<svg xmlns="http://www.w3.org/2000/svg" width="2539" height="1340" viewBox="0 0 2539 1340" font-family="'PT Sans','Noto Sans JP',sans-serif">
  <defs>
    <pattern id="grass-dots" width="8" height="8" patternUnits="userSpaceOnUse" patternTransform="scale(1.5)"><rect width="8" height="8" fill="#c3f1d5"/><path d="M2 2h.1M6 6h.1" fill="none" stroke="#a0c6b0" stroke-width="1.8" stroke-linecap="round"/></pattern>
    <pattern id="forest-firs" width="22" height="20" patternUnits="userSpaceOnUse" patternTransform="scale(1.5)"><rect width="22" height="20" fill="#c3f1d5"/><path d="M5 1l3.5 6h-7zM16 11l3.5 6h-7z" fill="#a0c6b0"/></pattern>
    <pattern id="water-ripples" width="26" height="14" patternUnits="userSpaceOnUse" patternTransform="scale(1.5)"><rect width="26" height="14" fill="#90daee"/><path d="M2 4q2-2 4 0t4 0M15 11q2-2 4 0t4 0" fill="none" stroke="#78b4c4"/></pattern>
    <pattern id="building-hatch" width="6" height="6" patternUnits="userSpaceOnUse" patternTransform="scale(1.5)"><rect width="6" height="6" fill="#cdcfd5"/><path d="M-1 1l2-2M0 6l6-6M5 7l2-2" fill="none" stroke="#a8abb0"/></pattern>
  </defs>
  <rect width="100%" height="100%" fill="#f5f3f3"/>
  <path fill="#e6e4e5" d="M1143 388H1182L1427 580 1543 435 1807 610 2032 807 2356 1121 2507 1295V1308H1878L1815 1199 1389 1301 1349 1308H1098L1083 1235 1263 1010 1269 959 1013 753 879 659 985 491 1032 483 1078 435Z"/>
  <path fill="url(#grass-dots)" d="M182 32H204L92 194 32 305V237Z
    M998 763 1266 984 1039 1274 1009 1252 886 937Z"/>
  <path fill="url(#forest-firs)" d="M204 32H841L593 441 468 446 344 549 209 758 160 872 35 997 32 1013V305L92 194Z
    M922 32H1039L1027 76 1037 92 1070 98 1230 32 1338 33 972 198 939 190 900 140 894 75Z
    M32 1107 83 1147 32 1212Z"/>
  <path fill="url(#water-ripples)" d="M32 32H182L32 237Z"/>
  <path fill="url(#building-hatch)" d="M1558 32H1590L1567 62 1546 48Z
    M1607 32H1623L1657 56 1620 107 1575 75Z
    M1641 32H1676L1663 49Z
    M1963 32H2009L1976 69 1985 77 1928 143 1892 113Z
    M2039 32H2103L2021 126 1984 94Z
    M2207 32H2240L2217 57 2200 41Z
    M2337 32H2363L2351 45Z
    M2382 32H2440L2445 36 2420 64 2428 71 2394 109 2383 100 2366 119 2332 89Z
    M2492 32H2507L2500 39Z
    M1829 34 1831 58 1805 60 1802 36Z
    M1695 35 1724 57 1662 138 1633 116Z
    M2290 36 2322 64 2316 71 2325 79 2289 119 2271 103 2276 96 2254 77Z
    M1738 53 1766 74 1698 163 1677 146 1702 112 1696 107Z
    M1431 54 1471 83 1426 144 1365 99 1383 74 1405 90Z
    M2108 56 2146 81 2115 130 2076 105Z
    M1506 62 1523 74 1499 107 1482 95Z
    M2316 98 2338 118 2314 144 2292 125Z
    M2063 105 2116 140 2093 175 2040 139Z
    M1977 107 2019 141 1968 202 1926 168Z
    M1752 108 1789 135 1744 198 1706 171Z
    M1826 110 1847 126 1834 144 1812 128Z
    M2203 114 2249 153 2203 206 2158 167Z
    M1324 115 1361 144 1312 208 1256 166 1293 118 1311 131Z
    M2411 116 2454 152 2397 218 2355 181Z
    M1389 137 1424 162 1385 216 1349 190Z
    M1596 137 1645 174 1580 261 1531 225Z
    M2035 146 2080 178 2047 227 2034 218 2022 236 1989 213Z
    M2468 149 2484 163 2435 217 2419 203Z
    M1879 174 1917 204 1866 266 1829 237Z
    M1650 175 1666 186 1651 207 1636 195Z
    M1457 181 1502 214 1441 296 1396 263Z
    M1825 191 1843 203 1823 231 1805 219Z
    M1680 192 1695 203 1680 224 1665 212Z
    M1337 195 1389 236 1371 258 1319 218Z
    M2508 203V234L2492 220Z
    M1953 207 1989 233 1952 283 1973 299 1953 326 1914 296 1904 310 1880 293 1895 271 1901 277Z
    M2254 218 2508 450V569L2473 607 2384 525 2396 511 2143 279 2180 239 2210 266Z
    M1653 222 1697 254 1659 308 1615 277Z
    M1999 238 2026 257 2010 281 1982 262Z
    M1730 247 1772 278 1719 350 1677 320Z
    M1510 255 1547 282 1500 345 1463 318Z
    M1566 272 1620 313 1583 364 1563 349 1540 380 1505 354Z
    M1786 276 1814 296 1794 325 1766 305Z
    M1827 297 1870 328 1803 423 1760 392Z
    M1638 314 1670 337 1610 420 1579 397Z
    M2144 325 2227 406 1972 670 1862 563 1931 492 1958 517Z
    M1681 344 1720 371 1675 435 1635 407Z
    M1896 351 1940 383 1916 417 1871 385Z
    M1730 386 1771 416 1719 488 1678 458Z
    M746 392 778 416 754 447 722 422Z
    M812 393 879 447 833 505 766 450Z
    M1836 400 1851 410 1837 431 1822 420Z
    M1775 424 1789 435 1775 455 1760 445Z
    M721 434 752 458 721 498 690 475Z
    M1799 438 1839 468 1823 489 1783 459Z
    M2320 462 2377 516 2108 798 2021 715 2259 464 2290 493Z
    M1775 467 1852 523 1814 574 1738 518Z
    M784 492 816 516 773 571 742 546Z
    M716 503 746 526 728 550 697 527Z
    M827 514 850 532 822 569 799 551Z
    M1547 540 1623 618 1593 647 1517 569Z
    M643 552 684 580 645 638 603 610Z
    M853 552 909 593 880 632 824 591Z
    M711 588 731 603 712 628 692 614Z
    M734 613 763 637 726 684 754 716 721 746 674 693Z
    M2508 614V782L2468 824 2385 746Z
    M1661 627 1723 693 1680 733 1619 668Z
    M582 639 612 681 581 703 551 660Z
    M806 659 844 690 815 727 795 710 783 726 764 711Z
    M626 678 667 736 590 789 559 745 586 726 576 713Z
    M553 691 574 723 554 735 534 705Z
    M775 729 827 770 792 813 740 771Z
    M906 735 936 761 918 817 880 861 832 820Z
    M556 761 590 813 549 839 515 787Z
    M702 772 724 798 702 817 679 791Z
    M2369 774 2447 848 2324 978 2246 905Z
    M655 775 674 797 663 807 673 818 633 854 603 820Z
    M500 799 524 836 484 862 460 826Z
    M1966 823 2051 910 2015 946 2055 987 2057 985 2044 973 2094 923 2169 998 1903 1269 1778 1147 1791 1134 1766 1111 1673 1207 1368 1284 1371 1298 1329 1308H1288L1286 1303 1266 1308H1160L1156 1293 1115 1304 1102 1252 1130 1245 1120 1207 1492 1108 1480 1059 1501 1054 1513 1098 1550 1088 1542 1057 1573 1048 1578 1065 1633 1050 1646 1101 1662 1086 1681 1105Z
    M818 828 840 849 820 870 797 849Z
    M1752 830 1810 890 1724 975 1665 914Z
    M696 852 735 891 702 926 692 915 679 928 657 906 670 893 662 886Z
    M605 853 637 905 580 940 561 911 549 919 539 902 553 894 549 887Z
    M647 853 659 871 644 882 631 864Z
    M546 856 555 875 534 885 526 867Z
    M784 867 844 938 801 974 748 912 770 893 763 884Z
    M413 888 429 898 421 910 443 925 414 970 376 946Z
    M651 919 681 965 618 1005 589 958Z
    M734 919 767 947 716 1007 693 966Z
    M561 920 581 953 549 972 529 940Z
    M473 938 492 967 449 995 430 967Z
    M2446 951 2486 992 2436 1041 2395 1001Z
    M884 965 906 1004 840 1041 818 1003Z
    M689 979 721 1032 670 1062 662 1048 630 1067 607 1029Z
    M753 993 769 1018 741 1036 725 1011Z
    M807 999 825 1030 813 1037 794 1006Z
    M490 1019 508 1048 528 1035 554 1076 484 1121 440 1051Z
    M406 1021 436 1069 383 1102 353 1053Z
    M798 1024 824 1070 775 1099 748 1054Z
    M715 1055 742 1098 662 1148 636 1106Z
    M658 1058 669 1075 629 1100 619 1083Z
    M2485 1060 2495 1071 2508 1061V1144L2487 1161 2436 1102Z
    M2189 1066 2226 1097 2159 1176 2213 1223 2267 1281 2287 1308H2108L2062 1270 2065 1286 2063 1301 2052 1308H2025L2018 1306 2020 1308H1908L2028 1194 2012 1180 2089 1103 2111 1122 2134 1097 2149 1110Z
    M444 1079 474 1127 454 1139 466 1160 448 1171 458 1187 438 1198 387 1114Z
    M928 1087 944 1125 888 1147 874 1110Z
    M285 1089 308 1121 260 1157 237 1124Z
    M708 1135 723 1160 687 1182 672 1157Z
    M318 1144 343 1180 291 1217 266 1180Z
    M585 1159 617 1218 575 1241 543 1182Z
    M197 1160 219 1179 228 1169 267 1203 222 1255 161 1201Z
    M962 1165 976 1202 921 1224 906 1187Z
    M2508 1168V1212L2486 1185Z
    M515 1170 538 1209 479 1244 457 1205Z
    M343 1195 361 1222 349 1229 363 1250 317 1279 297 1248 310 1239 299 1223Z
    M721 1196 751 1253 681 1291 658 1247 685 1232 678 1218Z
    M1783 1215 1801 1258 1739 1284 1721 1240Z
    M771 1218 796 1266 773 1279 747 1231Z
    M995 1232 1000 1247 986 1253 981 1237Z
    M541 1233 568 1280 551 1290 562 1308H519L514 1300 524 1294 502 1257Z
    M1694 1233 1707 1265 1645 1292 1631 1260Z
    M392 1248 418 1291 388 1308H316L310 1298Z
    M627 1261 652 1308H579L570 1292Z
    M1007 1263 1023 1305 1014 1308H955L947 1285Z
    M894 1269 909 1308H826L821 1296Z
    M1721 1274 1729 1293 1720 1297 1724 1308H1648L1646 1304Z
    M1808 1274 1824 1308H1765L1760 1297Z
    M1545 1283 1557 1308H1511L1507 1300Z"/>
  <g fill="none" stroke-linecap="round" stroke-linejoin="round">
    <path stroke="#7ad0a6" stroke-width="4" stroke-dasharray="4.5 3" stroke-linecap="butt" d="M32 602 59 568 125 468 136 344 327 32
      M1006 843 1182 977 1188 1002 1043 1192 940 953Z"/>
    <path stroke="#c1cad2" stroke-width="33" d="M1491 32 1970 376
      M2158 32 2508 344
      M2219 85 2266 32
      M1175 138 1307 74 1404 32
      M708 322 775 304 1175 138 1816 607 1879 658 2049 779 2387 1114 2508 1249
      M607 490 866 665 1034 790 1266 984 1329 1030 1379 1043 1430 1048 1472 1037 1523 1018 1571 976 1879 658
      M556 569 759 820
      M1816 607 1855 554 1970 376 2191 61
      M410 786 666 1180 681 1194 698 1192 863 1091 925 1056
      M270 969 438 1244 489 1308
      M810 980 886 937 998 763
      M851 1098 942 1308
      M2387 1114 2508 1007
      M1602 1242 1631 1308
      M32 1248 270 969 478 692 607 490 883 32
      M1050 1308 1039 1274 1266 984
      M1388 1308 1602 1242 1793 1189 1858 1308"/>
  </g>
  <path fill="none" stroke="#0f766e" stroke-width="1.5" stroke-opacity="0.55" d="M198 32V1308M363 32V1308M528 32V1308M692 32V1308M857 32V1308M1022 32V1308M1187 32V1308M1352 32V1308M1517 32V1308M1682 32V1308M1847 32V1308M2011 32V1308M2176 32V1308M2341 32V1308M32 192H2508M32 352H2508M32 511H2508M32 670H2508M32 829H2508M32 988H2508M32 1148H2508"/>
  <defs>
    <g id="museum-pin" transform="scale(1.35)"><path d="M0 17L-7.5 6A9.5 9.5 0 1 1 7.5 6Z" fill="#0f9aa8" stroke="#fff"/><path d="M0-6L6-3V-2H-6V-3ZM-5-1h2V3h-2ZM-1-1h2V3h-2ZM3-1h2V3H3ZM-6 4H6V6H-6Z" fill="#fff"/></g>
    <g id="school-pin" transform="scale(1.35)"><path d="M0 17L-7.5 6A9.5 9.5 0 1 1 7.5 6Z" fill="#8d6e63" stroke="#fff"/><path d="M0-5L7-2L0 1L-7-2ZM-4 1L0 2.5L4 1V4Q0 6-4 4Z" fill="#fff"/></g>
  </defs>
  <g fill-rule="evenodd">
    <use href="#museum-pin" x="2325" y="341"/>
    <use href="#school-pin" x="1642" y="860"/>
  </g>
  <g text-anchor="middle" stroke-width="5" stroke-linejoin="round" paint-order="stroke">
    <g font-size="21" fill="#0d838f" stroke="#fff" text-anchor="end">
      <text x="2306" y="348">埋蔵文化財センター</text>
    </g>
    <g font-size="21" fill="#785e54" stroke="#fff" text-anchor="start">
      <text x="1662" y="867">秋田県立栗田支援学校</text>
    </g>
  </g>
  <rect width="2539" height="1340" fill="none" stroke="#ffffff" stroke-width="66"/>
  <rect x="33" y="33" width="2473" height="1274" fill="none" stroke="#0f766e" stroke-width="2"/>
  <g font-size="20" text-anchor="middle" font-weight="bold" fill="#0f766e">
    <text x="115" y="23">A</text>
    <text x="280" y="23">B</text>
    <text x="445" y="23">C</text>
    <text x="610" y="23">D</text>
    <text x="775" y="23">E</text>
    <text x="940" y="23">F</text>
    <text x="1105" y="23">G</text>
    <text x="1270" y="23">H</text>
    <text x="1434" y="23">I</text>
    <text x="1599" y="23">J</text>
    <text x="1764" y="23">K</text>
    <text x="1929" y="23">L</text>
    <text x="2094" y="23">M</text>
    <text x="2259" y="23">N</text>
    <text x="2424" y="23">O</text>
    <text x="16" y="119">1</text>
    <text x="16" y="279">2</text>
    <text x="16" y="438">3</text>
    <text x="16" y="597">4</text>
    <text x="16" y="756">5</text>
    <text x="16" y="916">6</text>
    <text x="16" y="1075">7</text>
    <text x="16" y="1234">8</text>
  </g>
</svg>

--- --- ---

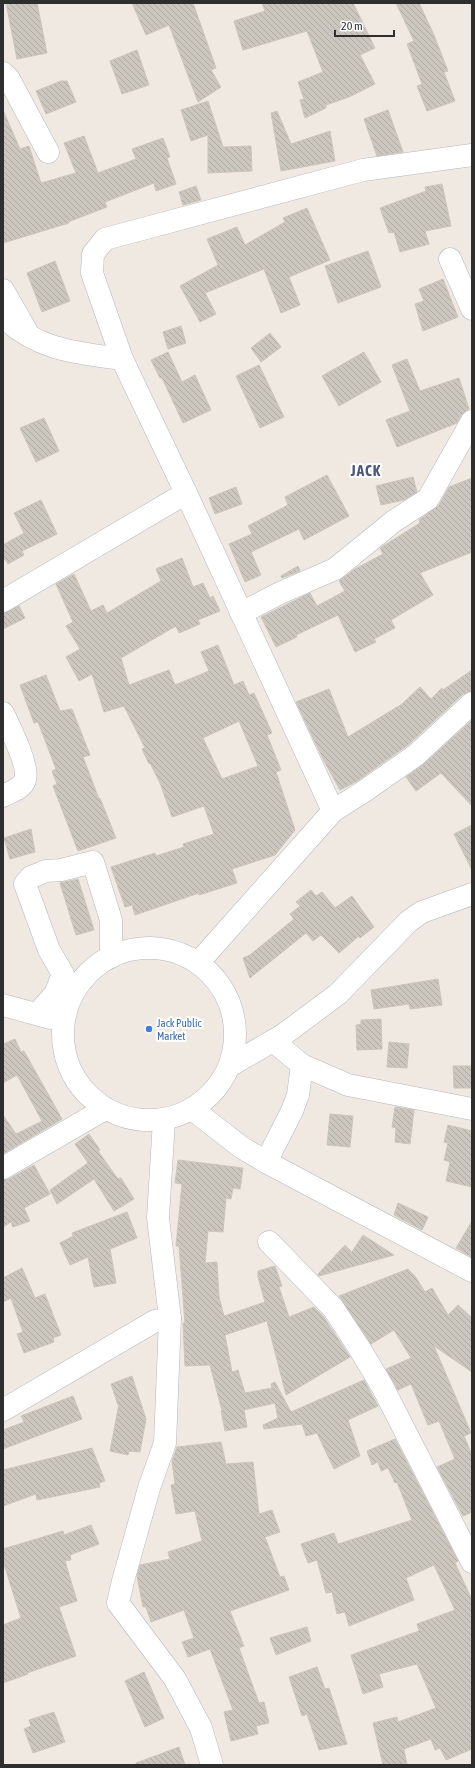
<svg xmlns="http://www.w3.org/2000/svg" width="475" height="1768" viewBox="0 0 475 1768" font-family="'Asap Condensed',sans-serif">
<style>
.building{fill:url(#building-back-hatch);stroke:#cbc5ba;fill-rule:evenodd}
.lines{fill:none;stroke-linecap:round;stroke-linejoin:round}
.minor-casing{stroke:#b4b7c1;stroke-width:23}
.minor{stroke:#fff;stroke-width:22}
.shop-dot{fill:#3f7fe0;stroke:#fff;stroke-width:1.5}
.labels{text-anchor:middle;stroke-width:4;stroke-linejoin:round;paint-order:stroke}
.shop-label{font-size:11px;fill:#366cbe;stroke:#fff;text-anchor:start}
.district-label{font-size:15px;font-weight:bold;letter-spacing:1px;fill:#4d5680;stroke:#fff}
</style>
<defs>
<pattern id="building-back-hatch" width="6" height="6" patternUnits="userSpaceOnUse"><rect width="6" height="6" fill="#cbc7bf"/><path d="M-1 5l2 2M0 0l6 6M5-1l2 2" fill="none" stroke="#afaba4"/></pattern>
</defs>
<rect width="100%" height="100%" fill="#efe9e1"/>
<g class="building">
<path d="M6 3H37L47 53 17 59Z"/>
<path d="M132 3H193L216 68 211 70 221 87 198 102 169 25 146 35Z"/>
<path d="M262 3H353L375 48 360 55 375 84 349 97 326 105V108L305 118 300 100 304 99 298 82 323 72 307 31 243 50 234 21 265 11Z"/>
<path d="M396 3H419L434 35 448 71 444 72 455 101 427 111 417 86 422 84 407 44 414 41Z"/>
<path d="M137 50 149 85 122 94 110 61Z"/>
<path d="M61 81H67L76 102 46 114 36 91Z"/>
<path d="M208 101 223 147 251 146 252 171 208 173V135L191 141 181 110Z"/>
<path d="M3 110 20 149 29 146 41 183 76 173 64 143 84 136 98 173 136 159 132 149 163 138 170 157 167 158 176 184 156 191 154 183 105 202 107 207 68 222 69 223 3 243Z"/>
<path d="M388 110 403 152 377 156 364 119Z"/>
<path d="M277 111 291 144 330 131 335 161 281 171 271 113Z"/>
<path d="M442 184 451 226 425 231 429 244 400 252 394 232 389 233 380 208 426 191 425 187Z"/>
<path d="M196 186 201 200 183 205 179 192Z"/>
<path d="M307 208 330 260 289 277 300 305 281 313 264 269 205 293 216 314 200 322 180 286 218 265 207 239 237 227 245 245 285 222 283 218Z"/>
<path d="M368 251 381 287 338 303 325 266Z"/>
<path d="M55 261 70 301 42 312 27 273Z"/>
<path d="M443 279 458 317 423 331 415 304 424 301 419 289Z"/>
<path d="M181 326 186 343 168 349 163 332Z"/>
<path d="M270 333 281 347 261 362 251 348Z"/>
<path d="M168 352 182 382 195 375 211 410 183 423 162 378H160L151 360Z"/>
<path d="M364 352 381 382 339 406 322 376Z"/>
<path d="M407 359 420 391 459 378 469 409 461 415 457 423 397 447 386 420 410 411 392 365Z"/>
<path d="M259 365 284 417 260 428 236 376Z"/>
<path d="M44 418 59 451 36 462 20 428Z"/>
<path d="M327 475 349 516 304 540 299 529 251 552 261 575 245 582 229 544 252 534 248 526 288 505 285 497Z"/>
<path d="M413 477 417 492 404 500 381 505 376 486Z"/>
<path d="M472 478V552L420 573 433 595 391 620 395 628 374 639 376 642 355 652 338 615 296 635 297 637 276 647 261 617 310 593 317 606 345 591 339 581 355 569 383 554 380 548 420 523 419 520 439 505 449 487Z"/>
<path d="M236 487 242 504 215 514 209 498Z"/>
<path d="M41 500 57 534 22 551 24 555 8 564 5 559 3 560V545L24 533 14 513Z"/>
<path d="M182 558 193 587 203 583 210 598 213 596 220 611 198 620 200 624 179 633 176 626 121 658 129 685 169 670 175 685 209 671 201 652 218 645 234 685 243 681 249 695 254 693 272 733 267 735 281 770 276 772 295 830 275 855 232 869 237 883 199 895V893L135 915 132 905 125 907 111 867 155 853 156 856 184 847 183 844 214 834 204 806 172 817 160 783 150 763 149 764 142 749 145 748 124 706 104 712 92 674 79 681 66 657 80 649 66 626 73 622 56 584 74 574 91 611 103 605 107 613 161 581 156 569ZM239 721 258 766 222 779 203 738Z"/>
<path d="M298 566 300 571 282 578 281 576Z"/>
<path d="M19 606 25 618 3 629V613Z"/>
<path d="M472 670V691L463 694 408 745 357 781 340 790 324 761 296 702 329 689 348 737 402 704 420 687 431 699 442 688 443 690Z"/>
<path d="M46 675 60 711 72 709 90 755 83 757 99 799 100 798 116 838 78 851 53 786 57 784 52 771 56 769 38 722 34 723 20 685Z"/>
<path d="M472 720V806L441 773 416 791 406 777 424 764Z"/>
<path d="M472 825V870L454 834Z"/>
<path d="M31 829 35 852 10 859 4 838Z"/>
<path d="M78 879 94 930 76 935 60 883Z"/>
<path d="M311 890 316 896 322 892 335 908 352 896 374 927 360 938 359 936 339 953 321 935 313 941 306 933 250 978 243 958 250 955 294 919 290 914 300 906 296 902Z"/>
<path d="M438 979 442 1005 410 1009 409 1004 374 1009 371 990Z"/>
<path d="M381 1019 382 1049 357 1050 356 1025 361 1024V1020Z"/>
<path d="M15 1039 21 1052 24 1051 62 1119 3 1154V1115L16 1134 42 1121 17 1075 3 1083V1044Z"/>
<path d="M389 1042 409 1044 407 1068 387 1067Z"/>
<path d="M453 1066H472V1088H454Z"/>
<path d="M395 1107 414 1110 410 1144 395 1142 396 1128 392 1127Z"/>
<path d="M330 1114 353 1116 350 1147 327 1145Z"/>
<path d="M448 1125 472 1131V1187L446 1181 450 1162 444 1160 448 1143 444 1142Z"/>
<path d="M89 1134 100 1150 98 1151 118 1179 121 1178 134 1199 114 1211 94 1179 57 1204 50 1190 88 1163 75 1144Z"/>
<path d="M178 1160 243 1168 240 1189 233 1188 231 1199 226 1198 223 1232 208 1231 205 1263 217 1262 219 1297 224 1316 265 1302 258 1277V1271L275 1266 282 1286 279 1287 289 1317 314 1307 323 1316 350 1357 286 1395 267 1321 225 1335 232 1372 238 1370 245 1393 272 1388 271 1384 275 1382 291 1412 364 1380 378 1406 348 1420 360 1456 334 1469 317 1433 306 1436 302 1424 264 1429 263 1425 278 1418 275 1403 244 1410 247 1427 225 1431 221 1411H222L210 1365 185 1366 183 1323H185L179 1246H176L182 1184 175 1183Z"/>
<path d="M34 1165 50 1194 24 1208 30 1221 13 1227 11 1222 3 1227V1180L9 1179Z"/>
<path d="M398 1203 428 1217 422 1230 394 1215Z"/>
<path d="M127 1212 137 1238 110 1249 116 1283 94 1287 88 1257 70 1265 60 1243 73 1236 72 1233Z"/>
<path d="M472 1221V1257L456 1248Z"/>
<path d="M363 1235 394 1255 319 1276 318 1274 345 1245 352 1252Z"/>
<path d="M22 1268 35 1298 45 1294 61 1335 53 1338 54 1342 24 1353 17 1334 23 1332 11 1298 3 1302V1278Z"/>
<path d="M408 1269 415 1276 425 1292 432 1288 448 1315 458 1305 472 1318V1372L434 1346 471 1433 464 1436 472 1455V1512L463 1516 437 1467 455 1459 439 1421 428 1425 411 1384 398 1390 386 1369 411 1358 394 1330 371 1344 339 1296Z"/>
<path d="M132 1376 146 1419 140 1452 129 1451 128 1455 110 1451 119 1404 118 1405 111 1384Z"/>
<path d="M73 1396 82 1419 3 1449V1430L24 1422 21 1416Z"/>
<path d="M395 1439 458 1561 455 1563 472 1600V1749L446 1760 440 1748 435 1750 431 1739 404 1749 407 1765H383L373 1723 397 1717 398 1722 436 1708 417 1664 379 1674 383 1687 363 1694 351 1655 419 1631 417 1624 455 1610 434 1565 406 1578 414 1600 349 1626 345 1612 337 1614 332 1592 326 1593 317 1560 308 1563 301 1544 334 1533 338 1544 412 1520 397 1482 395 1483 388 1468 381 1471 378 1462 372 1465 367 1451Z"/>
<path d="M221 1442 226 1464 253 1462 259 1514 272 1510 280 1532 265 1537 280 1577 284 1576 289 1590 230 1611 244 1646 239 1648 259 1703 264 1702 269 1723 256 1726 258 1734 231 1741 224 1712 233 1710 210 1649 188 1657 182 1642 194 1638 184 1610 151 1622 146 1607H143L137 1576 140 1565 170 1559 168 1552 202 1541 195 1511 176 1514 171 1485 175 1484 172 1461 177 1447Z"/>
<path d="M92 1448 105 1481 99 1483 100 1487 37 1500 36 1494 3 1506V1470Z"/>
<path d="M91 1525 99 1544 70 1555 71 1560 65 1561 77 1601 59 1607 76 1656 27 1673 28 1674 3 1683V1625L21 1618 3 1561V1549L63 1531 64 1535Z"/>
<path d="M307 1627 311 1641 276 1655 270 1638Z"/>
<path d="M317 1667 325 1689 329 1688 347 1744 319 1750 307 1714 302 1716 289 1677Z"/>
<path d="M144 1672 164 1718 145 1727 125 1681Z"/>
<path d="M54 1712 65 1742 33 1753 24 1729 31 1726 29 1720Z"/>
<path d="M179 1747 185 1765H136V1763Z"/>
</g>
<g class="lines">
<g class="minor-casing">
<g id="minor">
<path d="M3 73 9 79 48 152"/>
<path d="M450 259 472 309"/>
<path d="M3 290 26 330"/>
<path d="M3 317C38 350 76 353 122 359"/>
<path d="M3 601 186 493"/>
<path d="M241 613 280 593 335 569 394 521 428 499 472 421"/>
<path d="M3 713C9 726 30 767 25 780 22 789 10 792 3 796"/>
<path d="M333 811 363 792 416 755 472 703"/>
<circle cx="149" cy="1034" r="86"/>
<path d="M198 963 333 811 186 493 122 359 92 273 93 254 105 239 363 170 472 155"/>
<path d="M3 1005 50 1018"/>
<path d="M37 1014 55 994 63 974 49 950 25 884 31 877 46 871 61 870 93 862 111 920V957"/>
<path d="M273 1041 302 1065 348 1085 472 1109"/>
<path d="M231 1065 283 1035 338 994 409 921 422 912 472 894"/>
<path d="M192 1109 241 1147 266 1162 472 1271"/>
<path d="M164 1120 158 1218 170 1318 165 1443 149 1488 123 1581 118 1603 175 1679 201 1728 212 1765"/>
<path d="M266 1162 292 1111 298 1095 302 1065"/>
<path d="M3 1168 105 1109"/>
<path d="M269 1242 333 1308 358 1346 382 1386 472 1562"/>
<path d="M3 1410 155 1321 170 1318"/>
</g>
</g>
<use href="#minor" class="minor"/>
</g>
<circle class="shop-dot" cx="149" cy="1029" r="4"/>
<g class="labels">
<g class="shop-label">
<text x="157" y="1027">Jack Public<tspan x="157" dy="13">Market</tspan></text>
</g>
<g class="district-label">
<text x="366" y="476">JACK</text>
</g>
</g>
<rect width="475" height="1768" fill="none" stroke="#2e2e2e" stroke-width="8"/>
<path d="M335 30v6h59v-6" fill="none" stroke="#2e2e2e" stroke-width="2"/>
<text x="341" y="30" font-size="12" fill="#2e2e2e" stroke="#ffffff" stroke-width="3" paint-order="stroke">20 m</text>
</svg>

--- --- ---

■ Problem requirements ■
What belongs in the answer is each line from the listing above that contains "evenodd".

■ Result of this task ■
  <g fill-rule="evenodd">
.building{fill:url(#building-back-hatch);stroke:#cbc5ba;fill-rule:evenodd}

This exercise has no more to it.